GEOPOLITICS
Negotiations between the US and Iran kicked off in Islamabad on Saturday — the first direct, high-level engagement since the war began over a month ago. VP JD Vance is leading the US delegation, with indirect mediation through Pakistan. A two-week ceasefire has held, barely, but the stakes are enormous: global oil markets, the fate of US personnel across Gulf bases, and the future of the Middle East order all hinge on whether this weekend produces anything concrete.
Source: AP News · CNN · CBS News
GEOPOLITICS
Hungary goes to the polls Sunday in what analysts call the most consequential election since Orbán's rise. His challenger, Péter Magyar — a former Orbán loyalist turned opposition leader — has pulled the Tisza party into a genuine lead in most polls, tapping deep frustration over corruption, media control, and Hungary's drifting relationship with the EU. Orbán still controls the electoral machinery, but the margin for manipulation is narrower than ever. The outcome will signal whether "illiberal democracy" has a ceiling in Central Europe.
Source: BBC · NPR · AP News
GEOPOLITICS
Starmer has paused the £35bn agreement to cede the Chagos Islands to Mauritius, after Trump publicly called it "a big mistake" and withdrew US support. The deal — which would have transferred sovereignty while keeping the Diego Garcia US-UK military base operational — was already controversial. Trump's intervention, coming amid heightened regional security concerns following Iranian missile attempts on the base, has effectively killed it. Mauritius and the Chagossian community remain in limbo.
Source: BBC · Reuters
SCIENCE
The Artemis II crew splashed down safely in the Pacific on Friday, capping a nine-day mission that shattered a 56-year record. On April 6, astronauts Reid Wiseman, Victor Glover, Christina Koch, and Jeremy Hansen pushed beyond 400,171 km from Earth — farther than any human has ever been, surpassing Apollo 13's 1970 milestone. The Orion spacecraft also had a brief comms blackout and a reported smell from the lavatory during reentry, both now under review. The data gathered will directly feed into Artemis III's planned lunar landing.

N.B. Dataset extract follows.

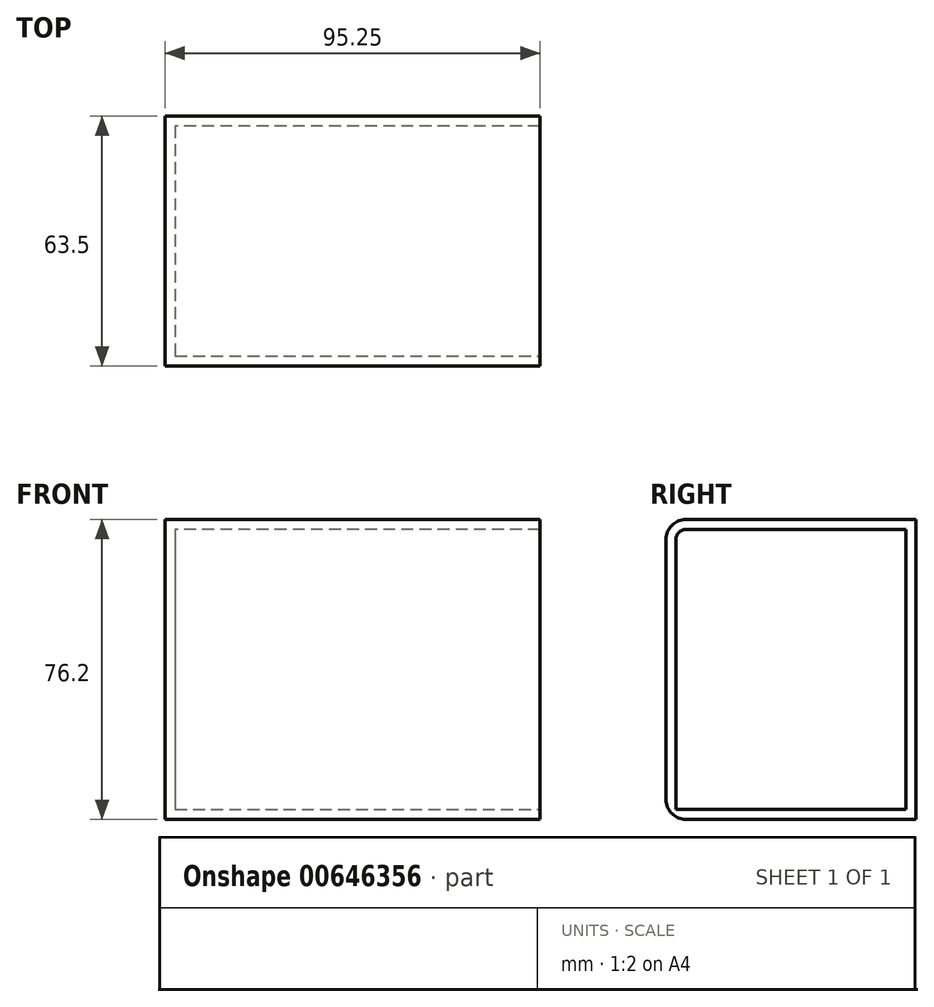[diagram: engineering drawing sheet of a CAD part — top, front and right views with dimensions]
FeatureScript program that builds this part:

Source: NASA · BBC · ScienceAlert
TECH POLICY
Planet Labs — which images every landmass on Earth daily via its 400+ satellite constellation — confirmed Saturday it is indefinitely withholding all imagery of Iran and the broader Middle East conflict zone at the US government's request. The restriction expands on a 14-day delay imposed last month, and covers images dating back to March 9. Planet says the goal is preventing adversaries from using commercial imagery for battle damage assessment. Critics point out it also cuts off journalists, NGOs, and independent researchers from verifiable public data — raising serious questions about who controls what the world can see from space.
Source: Ars Technica · CNBC
SCIENCE
The decision by Planet Labs to indefinitely restrict satellite coverage of Iran and parts of the Middle East is raising uncomfortable questions about the role of private commercial companies in modern warfare. Planet's own stated mission is "imaging the planet to save the planet" — environmental and climate monitoring. But its Pentagon and intelligence agency contracts now represent a major portion of its portfolio, and this blackout shows how quickly those commercial ties can override its public-interest mandate. It's a glimpse at who controls the view from orbit when it matters most.